As I mentioned before only same single CPU in the set of CPUs(enabled
in affinity_hint) is busy with handling the interrupts from
corresponding IRQx. I have done below experiment in driver to limit
these softlockups/hardlockups. But I am not sure whether it is
reasonable to do this in driver,

Experiment:
If the CPUx is continuously busy with handling the remote CPUs
(enabled in the corresponding IRQ's affinity_hint) IO works by 1/4th
of the HBA queue depth in the same ISR context then enable a flag
called 'change_smp_affinity' for this IRQ. Also created a thread with
will poll for this flag for every IRQ's (enabled by driver) for every
second. If this thread see that this flag is enabled for any IRQ then
it will write next CPU number from the CPUs enabled in the IRQ's
affinity_hint to the IRQ's smp_affinity procfs attribute using
'call_usermodehelper()' API.

This to make sure that interrupts are not processed by same single CPU
all the time and to make the other CPUs to handle the interrupts if
the current CPU is continuously busy with handling the other CPUs IO
interrupts.

For example consider a system which has 8 logical CPUs and one MSIx
vector enabled (called IRQ 120) in driver, HBA queue depth as 8K.
then IRQ's procfs attributes will be
IRQ# 120, affinity_hint=0xff, smp_affinity=0x00

After starting heavy IOs, we will observe that only CPU0 will be busy
with handling the interrupts. This experiment driver will change the
smp_affinity to next CPU number i.e. 0x01 (using cmd 'echo 0x01 >
/proc/irq/120/smp_affinity', driver issue's this cmd using
call_usermodehelper() API) if it observes that CPU0 is continuously
processing more than 2K of IOs replies of other CPUs i.e from CPU1 to
CPU7.

Whether doing this kind of stuff in driver is ok?

Hello Sreekanth,

To me this sounds like something that should be implemented in the I/O chipset on the motherboard. If you have a look at the Intel Software Developer Manuals then you will see that logical destination mode supports round-robin interrupt delivery. However, the Linux kernel selects physical destination mode on systems with more than eight logical CPUs (see also arch/x86/kernel/apic/apic_flat_64.c).

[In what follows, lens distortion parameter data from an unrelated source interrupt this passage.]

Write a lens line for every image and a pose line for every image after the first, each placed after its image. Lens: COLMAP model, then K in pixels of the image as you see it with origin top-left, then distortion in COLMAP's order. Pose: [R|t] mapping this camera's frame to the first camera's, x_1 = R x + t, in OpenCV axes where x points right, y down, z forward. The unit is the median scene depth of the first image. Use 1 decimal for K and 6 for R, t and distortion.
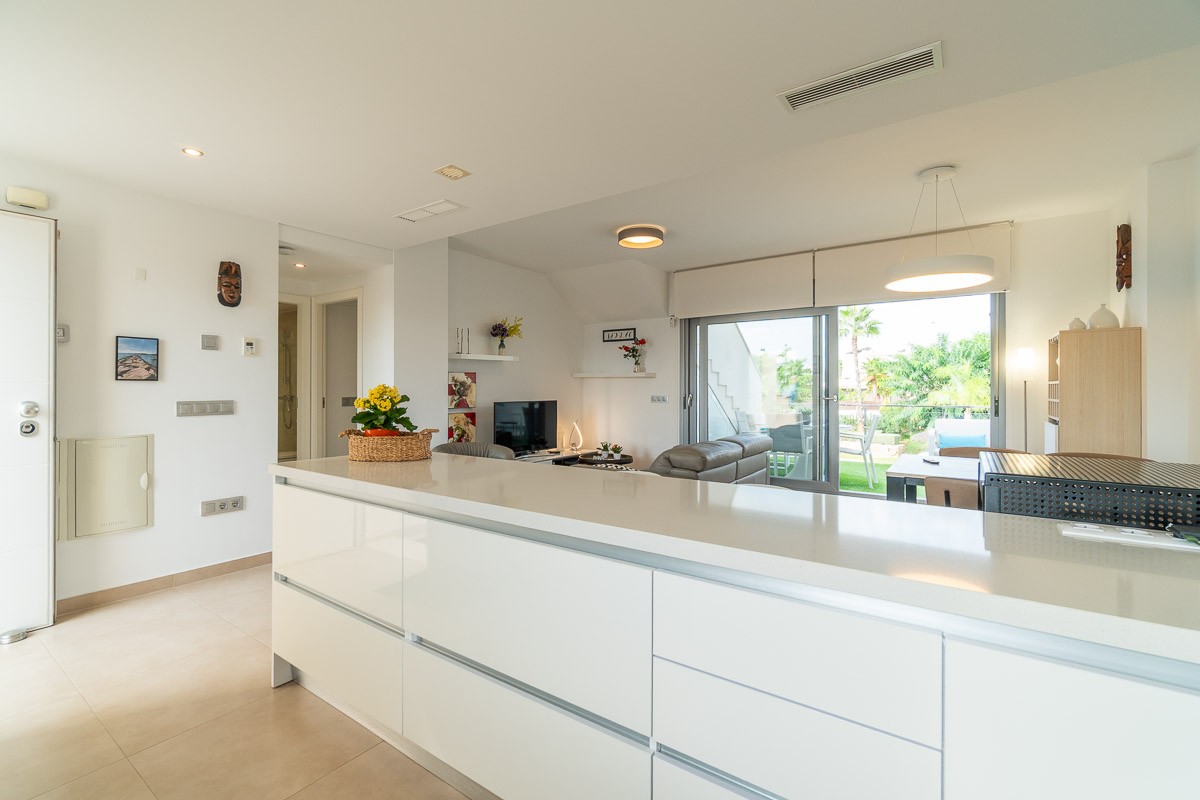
lens RADIAL K [[527.0, 0, 588.9], [0, 527.0, 385.3], [0, 0, 1]] dist [-0.002485, 0.000215]
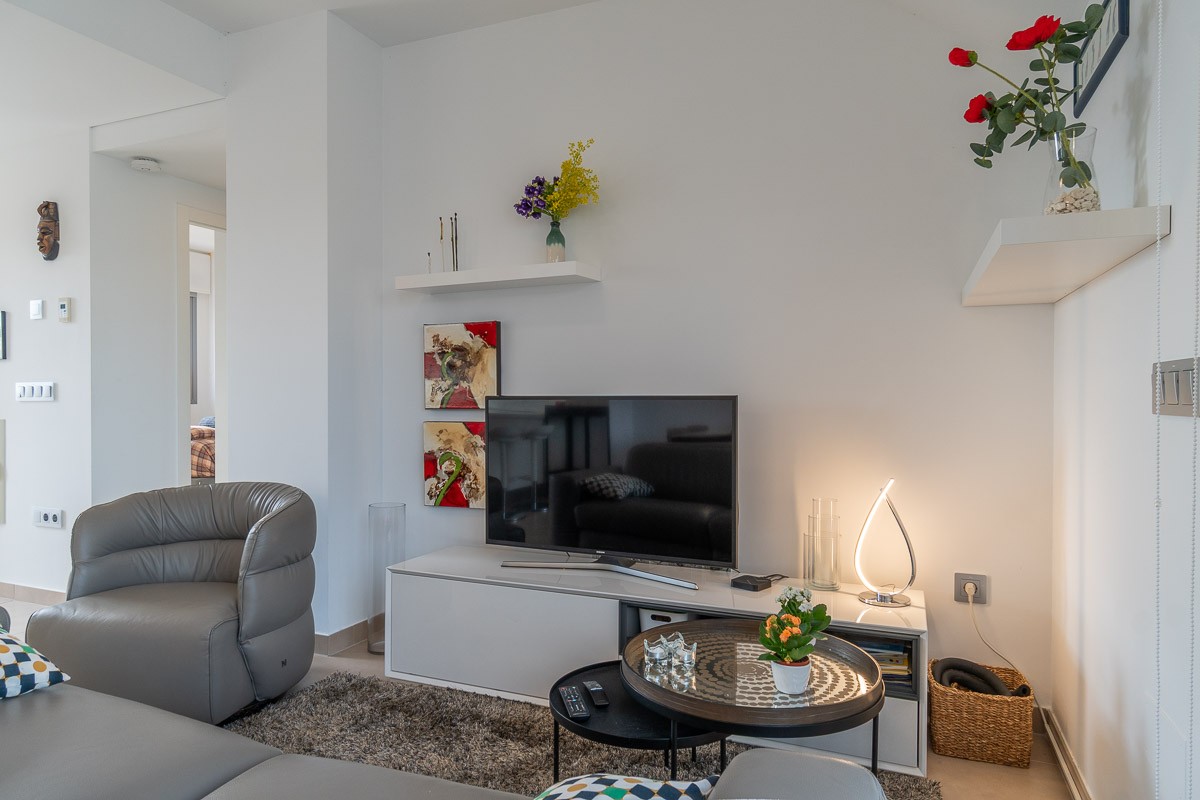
lens RADIAL K [[736.3, 0, 597.9], [0, 736.3, 399.0], [0, 0, 1]] dist [0.002992, -0.000155]
pose [[0.224008, 0.003996, -0.974579, 0.336809], [0.005152, 0.999973, 0.005284, 0.031878], [0.974574, -0.006205, 0.223982, 0.953652]]
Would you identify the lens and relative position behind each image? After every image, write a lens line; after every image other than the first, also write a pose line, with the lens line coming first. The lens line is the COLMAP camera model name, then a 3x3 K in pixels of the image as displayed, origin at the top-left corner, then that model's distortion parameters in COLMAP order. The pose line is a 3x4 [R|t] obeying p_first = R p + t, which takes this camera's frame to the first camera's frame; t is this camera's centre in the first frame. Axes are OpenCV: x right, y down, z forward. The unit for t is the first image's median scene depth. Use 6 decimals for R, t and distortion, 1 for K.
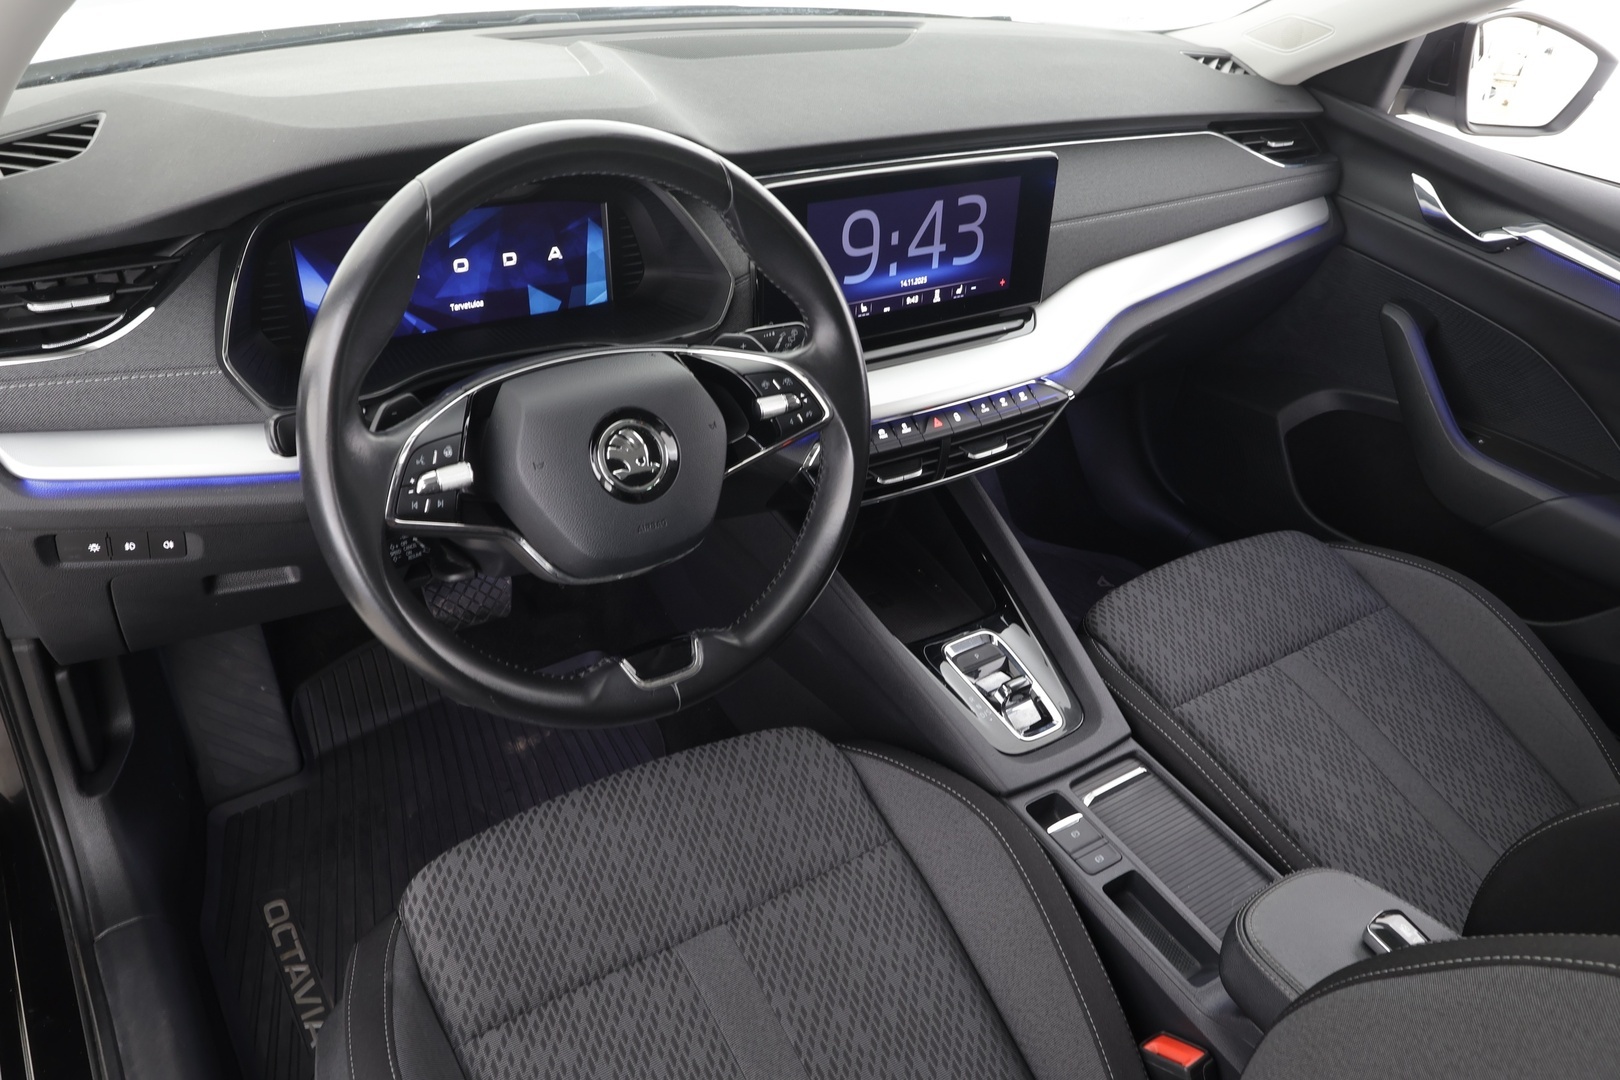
lens RADIAL K [[1138.5, 0, 810.0], [0, 1138.5, 540.0], [0, 0, 1]] dist [0.002156, -0.001645]
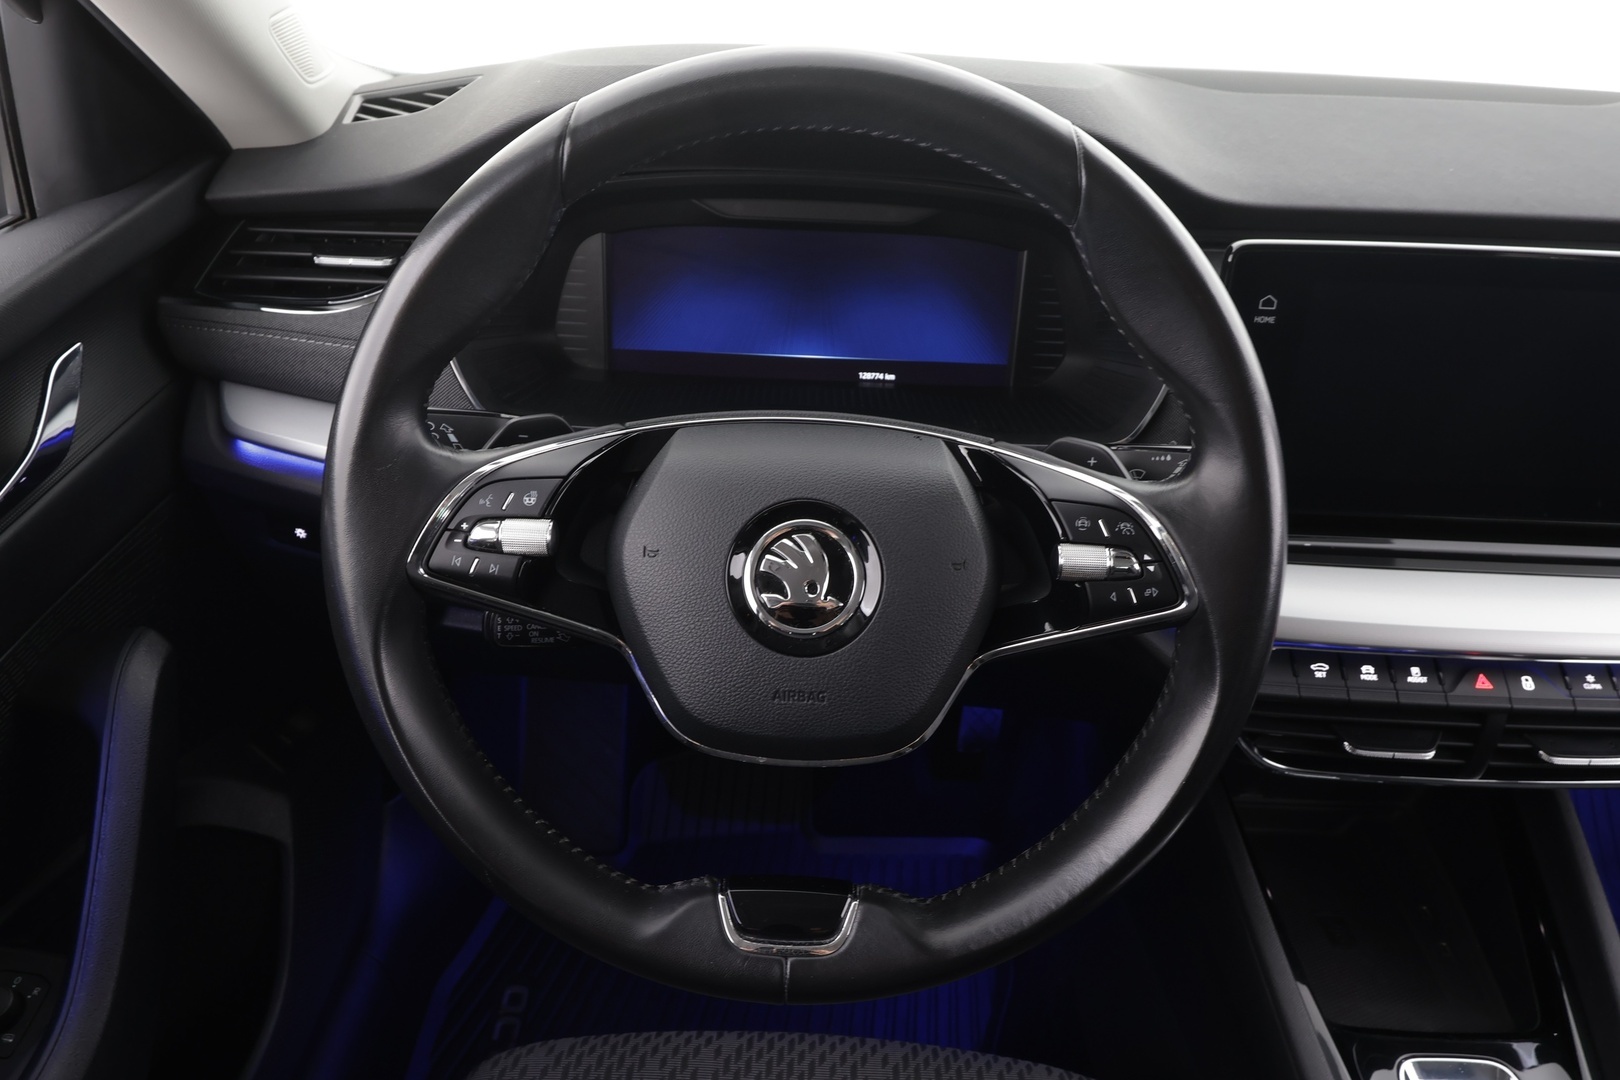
lens RADIAL K [[1138.5, 0, 810.0], [0, 1138.5, 540.0], [0, 0, 1]] dist [0.002156, -0.001645]
pose [[0.828789, 0.227055, -0.511424, 0.143717], [-0.291020, 0.955543, -0.047383, -0.059641], [0.477929, 0.188105, 0.858021, 0.428846]]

I'm not sure the maintainers of the interrupt subsystem would welcome code that emulates round-robin interrupt delivery. So your best option is probably to minimize the amount of work that is done in interrupt context and to move as much work as possible out of interrupt context in such a way that it can be spread over multiple CPU cores, e.g. by using queue_work_on().

Bart.